[Extracted data entries]
══════════

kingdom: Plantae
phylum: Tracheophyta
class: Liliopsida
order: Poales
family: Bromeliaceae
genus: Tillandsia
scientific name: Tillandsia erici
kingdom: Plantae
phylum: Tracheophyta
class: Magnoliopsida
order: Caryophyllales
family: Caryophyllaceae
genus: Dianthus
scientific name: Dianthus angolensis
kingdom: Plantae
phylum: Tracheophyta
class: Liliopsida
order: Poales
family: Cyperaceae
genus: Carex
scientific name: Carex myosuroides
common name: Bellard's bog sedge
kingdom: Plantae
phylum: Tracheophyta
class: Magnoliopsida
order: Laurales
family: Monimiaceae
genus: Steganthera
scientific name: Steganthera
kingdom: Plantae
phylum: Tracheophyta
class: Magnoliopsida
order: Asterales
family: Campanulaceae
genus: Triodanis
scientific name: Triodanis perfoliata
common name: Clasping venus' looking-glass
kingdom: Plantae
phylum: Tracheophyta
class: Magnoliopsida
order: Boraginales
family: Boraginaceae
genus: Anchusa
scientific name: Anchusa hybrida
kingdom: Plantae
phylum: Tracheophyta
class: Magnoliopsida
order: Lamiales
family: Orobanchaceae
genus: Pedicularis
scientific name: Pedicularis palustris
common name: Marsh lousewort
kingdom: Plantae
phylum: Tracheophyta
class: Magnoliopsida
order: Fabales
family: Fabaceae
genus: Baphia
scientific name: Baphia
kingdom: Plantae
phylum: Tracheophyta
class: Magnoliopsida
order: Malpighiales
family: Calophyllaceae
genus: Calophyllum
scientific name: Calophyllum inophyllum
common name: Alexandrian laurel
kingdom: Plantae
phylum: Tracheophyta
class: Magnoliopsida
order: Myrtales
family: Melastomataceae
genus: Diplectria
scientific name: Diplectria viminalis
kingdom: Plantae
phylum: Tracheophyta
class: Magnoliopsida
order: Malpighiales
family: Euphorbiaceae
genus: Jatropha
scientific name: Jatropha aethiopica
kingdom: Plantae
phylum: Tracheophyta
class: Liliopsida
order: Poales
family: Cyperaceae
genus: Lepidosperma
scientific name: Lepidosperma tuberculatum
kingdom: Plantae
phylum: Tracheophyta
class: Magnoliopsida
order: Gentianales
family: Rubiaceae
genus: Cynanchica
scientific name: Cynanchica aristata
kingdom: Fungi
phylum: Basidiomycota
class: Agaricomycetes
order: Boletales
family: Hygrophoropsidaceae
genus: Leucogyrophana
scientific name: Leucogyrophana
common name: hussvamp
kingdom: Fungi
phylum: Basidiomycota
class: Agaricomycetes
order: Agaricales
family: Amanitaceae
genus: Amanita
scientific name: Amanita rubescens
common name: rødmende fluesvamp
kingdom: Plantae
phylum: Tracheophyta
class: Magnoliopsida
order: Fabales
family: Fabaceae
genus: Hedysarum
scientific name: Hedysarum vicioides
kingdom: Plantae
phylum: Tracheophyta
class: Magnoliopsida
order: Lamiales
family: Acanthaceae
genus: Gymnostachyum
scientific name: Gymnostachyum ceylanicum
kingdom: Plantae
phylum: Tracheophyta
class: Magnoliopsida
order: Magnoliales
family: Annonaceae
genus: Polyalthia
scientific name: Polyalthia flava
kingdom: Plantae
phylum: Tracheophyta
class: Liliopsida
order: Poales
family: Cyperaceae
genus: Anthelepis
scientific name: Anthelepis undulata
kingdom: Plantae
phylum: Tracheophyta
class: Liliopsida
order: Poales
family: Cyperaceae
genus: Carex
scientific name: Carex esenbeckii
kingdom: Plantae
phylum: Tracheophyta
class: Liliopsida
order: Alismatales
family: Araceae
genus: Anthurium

══════════

### [Requirements]
Copy out the whole listing again, swapping every "scientific name" for "Latin name" and leaving everything else the same.

### [Complete response]
kingdom: Plantae
phylum: Tracheophyta
class: Liliopsida
order: Poales
family: Bromeliaceae
genus: Tillandsia
Latin name: Tillandsia erici
kingdom: Plantae
phylum: Tracheophyta
class: Magnoliopsida
order: Caryophyllales
family: Caryophyllaceae
genus: Dianthus
Latin name: Dianthus angolensis
kingdom: Plantae
phylum: Tracheophyta
class: Liliopsida
order: Poales
family: Cyperaceae
genus: Carex
Latin name: Carex myosuroides
common name: Bellard's bog sedge
kingdom: Plantae
phylum: Tracheophyta
class: Magnoliopsida
order: Laurales
family: Monimiaceae
genus: Steganthera
Latin name: Steganthera
kingdom: Plantae
phylum: Tracheophyta
class: Magnoliopsida
order: Asterales
family: Campanulaceae
genus: Triodanis
Latin name: Triodanis perfoliata
common name: Clasping venus' looking-glass
kingdom: Plantae
phylum: Tracheophyta
class: Magnoliopsida
order: Boraginales
family: Boraginaceae
genus: Anchusa
Latin name: Anchusa hybrida
kingdom: Plantae
phylum: Tracheophyta
class: Magnoliopsida
order: Lamiales
family: Orobanchaceae
genus: Pedicularis
Latin name: Pedicularis palustris
common name: Marsh lousewort
kingdom: Plantae
phylum: Tracheophyta
class: Magnoliopsida
order: Fabales
family: Fabaceae
genus: Baphia
Latin name: Baphia
kingdom: Plantae
phylum: Tracheophyta
class: Magnoliopsida
order: Malpighiales
family: Calophyllaceae
genus: Calophyllum
Latin name: Calophyllum inophyllum
common name: Alexandrian laurel
kingdom: Plantae
phylum: Tracheophyta
class: Magnoliopsida
order: Myrtales
family: Melastomataceae
genus: Diplectria
Latin name: Diplectria viminalis
kingdom: Plantae
phylum: Tracheophyta
class: Magnoliopsida
order: Malpighiales
family: Euphorbiaceae
genus: Jatropha
Latin name: Jatropha aethiopica
kingdom: Plantae
phylum: Tracheophyta
class: Liliopsida
order: Poales
family: Cyperaceae
genus: Lepidosperma
Latin name: Lepidosperma tuberculatum
kingdom: Plantae
phylum: Tracheophyta
class: Magnoliopsida
order: Gentianales
family: Rubiaceae
genus: Cynanchica
Latin name: Cynanchica aristata
kingdom: Fungi
phylum: Basidiomycota
class: Agaricomycetes
order: Boletales
family: Hygrophoropsidaceae
genus: Leucogyrophana
Latin name: Leucogyrophana
common name: hussvamp
kingdom: Fungi
phylum: Basidiomycota
class: Agaricomycetes
order: Agaricales
family: Amanitaceae
genus: Amanita
Latin name: Amanita rubescens
common name: rødmende fluesvamp
kingdom: Plantae
phylum: Tracheophyta
class: Magnoliopsida
order: Fabales
family: Fabaceae
genus: Hedysarum
Latin name: Hedysarum vicioides
kingdom: Plantae
phylum: Tracheophyta
class: Magnoliopsida
order: Lamiales
family: Acanthaceae
genus: Gymnostachyum
Latin name: Gymnostachyum ceylanicum
kingdom: Plantae
phylum: Tracheophyta
class: Magnoliopsida
order: Magnoliales
family: Annonaceae
genus: Polyalthia
Latin name: Polyalthia flava
kingdom: Plantae
phylum: Tracheophyta
class: Liliopsida
order: Poales
family: Cyperaceae
genus: Anthelepis
Latin name: Anthelepis undulata
kingdom: Plantae
phylum: Tracheophyta
class: Liliopsida
order: Poales
family: Cyperaceae
genus: Carex
Latin name: Carex esenbeckii
kingdom: Plantae
phylum: Tracheophyta
class: Liliopsida
order: Alismatales
family: Araceae
genus: Anthurium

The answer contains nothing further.